Protocol of the Session on July 9, 2009

Ich rufe dann Punkt 13 der Tagesordnung auf, Drucksache 19/3179, Große Anfrage der CDUFraktion: Bilanz nach zwei Jahren Schulinspektion.

(Wolfgang Joithe-von Krosigk)

[Große Anfrage der Fraktion der CDU: Bilanz nach zwei Jahren Schulinspektion – Drs 19/3179 –]

Die SPD-Fraktion möchte diese Drucksache an den Schulausschuss überweisen. – Wer wünscht das Wort? Herr Freistedt, bitte.

Sehr geehrter Herr Präsident, meine verehrten Kolleginnen und Kollegen hier in der Bürgerschaft! Vor Jahren gab es den Film "Hurra, die Schule brennt". Das war auch eine Art Selbstevaluation,

(Ties Rabe SPD: Das war eine Voraussage!)

skurril, spaßig und kinoreif. Wir haben es allerdings nach drei Jahrzehnten mit einer anderen Situation zu tun. Das Instrument der Schulinspektion, von der CDU-Regierung im Jahr 2006 eingeführt, ist ein Mittel zur flächendeckenden Analyse und Bewertung der Hamburger Schulen. In einem dreimonatigen Prozess haben sich die Schulen in umfangreicher Vor- und Nachbereitung dieser Aufgabe gestellt. Stärken, aber auch Schwächen sind dabei herausgearbeitet worden. Neben einem statistischen Werkzeug für die Bildungsbehörde ist hiermit auch ein Mittel zur Selbstreflexion der Schulen geschaffen worden.

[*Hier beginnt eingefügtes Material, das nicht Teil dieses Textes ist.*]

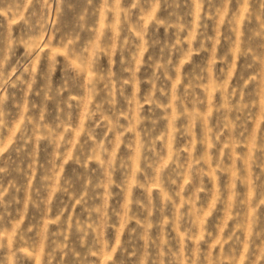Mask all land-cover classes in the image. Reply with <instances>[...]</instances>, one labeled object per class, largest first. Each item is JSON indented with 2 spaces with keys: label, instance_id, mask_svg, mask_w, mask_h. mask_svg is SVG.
Listing matches in <instances>:
<instances>
[{
  "label": "rangeland",
  "instance_id": "obj_1",
  "mask_svg": "<svg viewBox=\"0 0 264 264\" xmlns=\"http://www.w3.org/2000/svg\"><path fill=\"white\" fill-rule=\"evenodd\" d=\"M0 264H264V0H0Z\"/></svg>",
  "mask_w": 264,
  "mask_h": 264
}]
</instances>
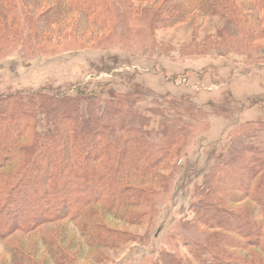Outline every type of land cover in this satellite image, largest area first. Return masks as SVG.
I'll return each mask as SVG.
<instances>
[{"label": "trees", "instance_id": "trees-1", "mask_svg": "<svg viewBox=\"0 0 264 264\" xmlns=\"http://www.w3.org/2000/svg\"><path fill=\"white\" fill-rule=\"evenodd\" d=\"M117 3L151 26L219 16L228 34L264 39V0H0V52L25 37L40 42L67 32L74 13L80 24L70 34H111ZM72 92L0 95L1 249L17 233L63 220L74 223L88 248H117L129 234L102 227L101 220L140 225L150 218L153 182L143 180L156 176L187 130L177 122L148 129V119L121 100L101 105L84 87ZM197 197L193 216L177 226L189 256L161 252L145 264H264V122L230 140ZM42 245L61 250L45 239ZM9 250L20 256L13 264H41L17 243ZM53 260L77 264L65 253Z\"/></svg>", "mask_w": 264, "mask_h": 264}, {"label": "rangeland", "instance_id": "rangeland-1", "mask_svg": "<svg viewBox=\"0 0 264 264\" xmlns=\"http://www.w3.org/2000/svg\"><path fill=\"white\" fill-rule=\"evenodd\" d=\"M116 5L118 20L111 34H70L80 24L74 13L65 33L8 45L0 52V95L43 88L73 94L75 87H84L101 105L125 102L148 119V129L157 130L162 122L183 125V142L156 176L143 180L153 182L150 218L140 225L101 220L100 226L129 234L127 243L112 249L88 248L68 220L45 224L9 238L8 247L0 248V264L20 259L9 250L16 243L41 264H55L58 252L77 264H145L156 262L161 252L189 256L177 226L193 216L204 175L241 129L264 122V39L248 42L228 34L219 16L151 26L146 16ZM44 239L61 250L48 251Z\"/></svg>", "mask_w": 264, "mask_h": 264}]
</instances>
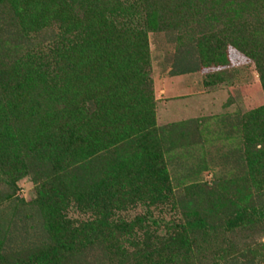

Auf der einen Seite kann die Schulverwaltung Schlüsse aus den Entwicklungen der Schulen insgesamt ziehen und bei besonderen Ergebnissen gezielt steuern. Auf der anderen Seite legen wir an die Schulen auch den Qualitätsanspruch an, der für die Schüler schon lange gilt. Es wird sich der Überprüfung gestellt. Diese vergleichende Darstellung öffnete schon vielen, ob Schülern, Lehrern oder den Schulen, die Augen und wird auch in Zukunft sicherlich nicht ihre Wirkung verfehlen.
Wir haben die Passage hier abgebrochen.